Kisah Lucu Tentang Intel Yang Menyamar Sebagai Penjual Rokok, Bertemu Jenderal Refleks Beri Hormat

Jakarta - Saat bertugas aparat intelijen sering menyamar menjadi penjual bakso hingga rokok. Sambil pura-pura berjualan, mereka mengawasi targetnya.

Ada kisah menarik yang dialami Jenderal Hoegeng saat memergoki intel yang sedang bertugas. Kisah ini terjadi setelah sang polisi jujur ini pensiun sebagai Kapolri.

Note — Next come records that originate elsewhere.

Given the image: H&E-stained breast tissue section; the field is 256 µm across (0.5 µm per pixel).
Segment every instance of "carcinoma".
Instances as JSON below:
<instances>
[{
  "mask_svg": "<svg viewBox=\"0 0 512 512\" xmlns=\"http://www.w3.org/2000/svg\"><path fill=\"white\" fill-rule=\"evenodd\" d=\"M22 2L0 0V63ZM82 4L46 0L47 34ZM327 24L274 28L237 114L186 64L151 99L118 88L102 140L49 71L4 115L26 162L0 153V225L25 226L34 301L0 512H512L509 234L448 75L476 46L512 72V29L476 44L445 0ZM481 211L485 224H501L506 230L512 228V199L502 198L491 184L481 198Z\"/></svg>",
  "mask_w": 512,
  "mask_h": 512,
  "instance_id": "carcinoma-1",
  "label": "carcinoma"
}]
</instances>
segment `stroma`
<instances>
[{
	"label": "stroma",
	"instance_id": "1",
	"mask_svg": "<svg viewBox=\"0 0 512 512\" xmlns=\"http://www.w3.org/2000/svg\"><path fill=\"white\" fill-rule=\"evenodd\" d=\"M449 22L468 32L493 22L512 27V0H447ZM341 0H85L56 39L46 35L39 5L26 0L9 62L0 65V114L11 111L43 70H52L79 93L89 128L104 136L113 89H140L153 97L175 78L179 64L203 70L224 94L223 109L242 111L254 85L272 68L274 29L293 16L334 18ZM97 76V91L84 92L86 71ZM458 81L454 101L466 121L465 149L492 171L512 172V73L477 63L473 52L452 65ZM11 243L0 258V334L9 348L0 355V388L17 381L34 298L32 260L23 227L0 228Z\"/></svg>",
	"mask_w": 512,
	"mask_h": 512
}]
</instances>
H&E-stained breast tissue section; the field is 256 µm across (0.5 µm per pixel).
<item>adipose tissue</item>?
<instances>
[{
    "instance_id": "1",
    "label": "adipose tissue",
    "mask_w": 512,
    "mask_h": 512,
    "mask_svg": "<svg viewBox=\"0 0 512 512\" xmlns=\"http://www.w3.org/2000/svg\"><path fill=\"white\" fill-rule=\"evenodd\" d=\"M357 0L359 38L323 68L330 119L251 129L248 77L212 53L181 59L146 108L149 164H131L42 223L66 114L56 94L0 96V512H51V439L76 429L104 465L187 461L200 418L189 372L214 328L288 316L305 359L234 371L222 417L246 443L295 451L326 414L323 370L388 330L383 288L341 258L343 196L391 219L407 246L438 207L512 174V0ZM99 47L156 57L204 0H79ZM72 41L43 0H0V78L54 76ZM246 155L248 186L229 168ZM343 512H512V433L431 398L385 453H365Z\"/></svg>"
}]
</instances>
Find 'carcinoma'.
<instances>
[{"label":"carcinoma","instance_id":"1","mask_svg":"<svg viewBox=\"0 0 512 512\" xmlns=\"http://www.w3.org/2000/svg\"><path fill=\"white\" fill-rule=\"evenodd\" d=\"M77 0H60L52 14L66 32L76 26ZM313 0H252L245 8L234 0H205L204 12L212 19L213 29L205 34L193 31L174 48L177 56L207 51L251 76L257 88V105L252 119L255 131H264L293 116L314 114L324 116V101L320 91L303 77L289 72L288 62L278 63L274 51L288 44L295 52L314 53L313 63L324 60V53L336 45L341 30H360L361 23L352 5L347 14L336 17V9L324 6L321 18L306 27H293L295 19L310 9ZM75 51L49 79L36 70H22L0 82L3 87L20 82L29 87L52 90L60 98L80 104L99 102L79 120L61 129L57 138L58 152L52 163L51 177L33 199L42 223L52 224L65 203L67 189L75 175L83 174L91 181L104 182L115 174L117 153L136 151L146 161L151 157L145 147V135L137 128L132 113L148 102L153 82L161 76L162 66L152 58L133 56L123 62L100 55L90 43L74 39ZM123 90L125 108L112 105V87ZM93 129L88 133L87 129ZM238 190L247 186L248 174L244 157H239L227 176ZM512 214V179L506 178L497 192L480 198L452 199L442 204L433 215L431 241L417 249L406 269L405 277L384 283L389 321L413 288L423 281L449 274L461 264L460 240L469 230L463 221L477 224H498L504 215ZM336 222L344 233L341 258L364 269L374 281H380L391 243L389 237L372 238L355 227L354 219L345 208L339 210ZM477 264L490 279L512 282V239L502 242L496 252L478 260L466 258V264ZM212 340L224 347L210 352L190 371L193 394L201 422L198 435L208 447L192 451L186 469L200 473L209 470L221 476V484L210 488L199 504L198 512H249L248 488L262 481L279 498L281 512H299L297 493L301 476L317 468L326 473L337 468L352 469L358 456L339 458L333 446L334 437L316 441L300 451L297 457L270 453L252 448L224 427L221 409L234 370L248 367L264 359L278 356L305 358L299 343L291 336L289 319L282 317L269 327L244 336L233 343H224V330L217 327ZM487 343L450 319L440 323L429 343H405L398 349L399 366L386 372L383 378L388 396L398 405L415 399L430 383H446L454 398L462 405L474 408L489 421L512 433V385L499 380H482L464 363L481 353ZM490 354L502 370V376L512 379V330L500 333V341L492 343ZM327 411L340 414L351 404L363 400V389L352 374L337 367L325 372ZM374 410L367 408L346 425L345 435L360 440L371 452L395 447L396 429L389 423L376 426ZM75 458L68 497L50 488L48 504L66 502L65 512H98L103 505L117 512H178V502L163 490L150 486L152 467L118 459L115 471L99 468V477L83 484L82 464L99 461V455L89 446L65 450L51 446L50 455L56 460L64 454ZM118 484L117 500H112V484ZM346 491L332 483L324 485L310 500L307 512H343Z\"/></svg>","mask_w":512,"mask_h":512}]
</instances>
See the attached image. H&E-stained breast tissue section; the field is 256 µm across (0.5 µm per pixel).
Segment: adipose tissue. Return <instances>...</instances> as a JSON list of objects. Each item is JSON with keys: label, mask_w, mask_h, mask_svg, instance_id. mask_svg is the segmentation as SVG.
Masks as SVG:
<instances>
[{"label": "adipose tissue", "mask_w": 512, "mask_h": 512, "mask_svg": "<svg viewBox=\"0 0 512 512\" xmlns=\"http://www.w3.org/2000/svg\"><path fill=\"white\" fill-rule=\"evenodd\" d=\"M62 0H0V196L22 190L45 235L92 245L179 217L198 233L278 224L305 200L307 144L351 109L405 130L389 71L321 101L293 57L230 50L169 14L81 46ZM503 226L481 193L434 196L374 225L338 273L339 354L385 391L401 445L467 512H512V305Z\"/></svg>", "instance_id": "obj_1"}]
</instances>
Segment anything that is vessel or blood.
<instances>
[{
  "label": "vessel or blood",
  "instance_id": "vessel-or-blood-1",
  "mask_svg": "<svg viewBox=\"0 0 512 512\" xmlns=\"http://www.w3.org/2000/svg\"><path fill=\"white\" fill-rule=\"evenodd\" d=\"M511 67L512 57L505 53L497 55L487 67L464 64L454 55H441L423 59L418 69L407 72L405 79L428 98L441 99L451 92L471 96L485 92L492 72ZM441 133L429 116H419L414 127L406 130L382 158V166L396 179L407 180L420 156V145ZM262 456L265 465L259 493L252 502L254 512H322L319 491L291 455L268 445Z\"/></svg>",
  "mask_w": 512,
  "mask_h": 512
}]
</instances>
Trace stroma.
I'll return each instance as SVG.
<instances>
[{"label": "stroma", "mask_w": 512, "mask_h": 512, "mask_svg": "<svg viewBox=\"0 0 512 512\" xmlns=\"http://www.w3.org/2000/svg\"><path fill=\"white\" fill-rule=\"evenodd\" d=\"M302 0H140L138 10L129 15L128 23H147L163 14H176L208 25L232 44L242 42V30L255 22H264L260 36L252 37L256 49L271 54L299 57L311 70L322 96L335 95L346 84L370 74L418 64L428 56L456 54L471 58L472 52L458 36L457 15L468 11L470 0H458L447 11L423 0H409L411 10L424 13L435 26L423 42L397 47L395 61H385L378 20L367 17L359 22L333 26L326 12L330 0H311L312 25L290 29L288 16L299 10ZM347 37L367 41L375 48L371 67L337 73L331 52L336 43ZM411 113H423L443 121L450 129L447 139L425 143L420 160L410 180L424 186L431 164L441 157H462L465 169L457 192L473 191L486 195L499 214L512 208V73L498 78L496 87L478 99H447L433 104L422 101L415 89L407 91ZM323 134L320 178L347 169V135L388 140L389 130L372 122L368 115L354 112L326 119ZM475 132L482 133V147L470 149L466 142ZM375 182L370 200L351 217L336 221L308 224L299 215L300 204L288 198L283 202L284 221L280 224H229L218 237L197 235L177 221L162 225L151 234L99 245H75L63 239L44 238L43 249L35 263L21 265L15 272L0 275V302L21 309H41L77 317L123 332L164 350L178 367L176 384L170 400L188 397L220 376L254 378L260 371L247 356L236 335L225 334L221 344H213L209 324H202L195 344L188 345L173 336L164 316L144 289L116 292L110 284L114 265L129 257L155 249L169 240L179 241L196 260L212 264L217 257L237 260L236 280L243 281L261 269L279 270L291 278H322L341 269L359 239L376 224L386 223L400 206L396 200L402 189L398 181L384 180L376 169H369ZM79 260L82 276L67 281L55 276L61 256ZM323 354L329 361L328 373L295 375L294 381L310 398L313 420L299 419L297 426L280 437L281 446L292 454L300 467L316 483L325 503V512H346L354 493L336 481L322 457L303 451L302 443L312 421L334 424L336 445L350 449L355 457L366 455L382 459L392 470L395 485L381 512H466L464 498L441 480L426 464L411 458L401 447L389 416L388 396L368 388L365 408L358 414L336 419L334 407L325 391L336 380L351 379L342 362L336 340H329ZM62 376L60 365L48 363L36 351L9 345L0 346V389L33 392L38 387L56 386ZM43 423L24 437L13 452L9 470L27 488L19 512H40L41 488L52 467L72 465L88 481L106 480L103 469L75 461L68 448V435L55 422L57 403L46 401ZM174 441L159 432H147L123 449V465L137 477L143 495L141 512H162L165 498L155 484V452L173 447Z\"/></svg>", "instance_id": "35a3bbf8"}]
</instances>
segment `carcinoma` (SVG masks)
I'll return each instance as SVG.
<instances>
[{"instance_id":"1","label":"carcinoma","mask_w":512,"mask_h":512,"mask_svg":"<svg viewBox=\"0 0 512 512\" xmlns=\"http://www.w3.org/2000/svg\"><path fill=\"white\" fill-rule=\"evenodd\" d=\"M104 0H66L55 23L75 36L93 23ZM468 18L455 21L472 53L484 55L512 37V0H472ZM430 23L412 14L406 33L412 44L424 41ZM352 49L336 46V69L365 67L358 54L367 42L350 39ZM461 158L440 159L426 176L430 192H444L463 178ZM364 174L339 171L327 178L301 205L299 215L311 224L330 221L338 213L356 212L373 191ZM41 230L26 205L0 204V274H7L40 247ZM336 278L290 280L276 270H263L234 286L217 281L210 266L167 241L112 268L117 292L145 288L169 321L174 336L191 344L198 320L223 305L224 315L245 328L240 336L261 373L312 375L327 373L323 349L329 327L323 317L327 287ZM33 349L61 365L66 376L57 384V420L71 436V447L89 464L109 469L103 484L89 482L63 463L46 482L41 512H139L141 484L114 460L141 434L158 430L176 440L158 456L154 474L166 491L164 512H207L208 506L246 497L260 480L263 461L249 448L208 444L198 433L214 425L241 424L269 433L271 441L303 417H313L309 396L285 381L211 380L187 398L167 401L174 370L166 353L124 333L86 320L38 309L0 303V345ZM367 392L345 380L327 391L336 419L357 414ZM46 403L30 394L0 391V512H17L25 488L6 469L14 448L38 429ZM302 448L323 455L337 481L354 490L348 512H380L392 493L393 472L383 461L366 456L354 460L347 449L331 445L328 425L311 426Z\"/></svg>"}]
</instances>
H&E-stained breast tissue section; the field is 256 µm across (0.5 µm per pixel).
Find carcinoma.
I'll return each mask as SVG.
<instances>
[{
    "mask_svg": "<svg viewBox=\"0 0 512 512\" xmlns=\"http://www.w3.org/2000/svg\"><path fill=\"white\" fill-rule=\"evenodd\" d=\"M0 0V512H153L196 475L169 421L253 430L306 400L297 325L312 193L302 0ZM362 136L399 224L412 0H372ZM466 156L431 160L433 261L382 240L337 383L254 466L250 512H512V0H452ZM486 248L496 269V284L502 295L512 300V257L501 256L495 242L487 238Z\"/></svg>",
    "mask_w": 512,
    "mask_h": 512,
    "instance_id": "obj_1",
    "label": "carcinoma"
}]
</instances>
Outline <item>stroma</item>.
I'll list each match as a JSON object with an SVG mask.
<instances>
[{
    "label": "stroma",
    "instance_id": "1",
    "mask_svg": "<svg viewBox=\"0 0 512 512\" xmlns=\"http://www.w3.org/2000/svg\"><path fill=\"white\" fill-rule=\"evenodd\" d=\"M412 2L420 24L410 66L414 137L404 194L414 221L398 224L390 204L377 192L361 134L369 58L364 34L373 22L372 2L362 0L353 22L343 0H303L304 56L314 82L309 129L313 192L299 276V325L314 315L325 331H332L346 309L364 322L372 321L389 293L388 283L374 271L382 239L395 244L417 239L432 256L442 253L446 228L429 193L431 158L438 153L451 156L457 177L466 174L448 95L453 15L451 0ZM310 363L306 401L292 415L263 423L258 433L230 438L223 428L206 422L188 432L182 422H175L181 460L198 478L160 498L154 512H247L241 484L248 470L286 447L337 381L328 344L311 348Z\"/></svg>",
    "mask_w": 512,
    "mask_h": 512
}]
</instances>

Dalam buku Hoegeng Polisi dan Menteri Teladan yang ditulis Suhartono dan diterbitkan Penerbit Buku Kompas, diceritakan Hoegeng mendapat ancaman pembunuhan.

Jenderal Anton Soedjarwo yang saat itu menjabat Kapolri, berinisiatif mengirim personel polisi untuk mengawal Hoegeng. Awalnya Hoegeng menolak, namun Polri tetap memaksa karena khawatir jika ancaman tersebut nyata.

Hoegeng pun luluh. Namun dia menetapkan sejumlah syarat. "Pengawalan tidak boleh mencolok dan jangan membatasi aktivitas dengan keluarga,"kata Putra kedua Hoegeng, Aditya Soetanto Hoegeng.

Tak lama setelah itu, di depan rumah Hoegeng di Jalan Madura, Jakarta Pusat, tiba-tiba berdiri sebuah warung rokok. Hoegeng pun mengeceknya.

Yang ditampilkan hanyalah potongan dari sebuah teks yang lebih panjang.